Here's a picture of our son playing with his train set. 
Our son has already had several temper tantrums.  This happens when he gets frustrated that he can’t accomplish a certain task he wants to do on his own (like stacking blocks).  If he fails at stacking blocks a few times, he will end up screaming and throwing all the blocks around.  There are other times where our son wants to tell us something, yet does not have the language development to properly communicate.  He will get so flustered that he will scream and cry.  Any parents who have a toddler will know what it’s like dealing with these tantrums and meltdowns.  Things have gotten especially crazy (and embarrassing) when our son decides to throw a tantrum in public.  We are trying to balance out giving our child some independence and keeping him structured at the same time. 

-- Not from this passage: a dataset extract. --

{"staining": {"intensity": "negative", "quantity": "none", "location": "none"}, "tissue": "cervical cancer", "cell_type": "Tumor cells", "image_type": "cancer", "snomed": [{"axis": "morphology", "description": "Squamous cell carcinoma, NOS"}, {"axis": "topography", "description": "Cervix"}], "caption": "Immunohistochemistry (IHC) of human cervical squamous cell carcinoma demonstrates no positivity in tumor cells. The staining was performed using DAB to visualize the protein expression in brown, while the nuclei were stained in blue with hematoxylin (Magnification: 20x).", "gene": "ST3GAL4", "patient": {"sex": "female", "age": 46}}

Our son loves going on long walks and exploring the different plants and flowers in our neighborhood.  Being in nature really calms him down.

This month we took our son in for his second eye examination.  It didn’t go so well as there was plenty of hitting, kicking and screaming.  The good news is that his optometrist was able to determine that he doesn’t need glasses and that his eyes are healthy. 
Our son's vision is 20/20!
We also took our son in for his first dental appointment and are happy to share that he has no cavities!  Whew. 
And here is a random picture of Abby being lazy.
Here’s our monthly summary of side income that we have generated in the previous month of July.

Cash back
On 7.4, I received a $1.50 deposit into my Discover Cashback Checking account.  I keep this online checking account open since you can earn 10 cents (up to 100 transactions per month) on debit card purchases, bills paid through Discover’s online bill pay service, or checks cleared.     

Side Job
On 7.10, I received a check for $162.50 for teaching at the local university.

Rental Income
On 7.7, we received a net profit of $465 from our rental property.  Our tenants had some issues getting rent paid on time and so they paid $35 in late fees.  While this is extra money for us, I’d rather have our tenants continue to pay rent on time.    

Miscellaneous Income
On 7.31, I received $750 in referral bonus income for referring a new colleague to our medical group. 

I have already referred 2 colleagues to join our practice.  This is why networking and keeping connections is so important.  In many industries, businesses look first towards internal referrals prior to putting out advertisements.  While knowing the right people doesn’t guarantee you will get a job, it can get you access to the front of the line.    

Monthly Totals:
We earned $1.50 cash back
I earned $162.50 from my side job teaching at the local university
We earned $465 from rental income
I earned $750 from miscellaneous income

All of this totals $1,379 from our side hustles for the month of July.  With our second baby due in December, we have been continuing to save up.  Side hustle income is the cherry on top.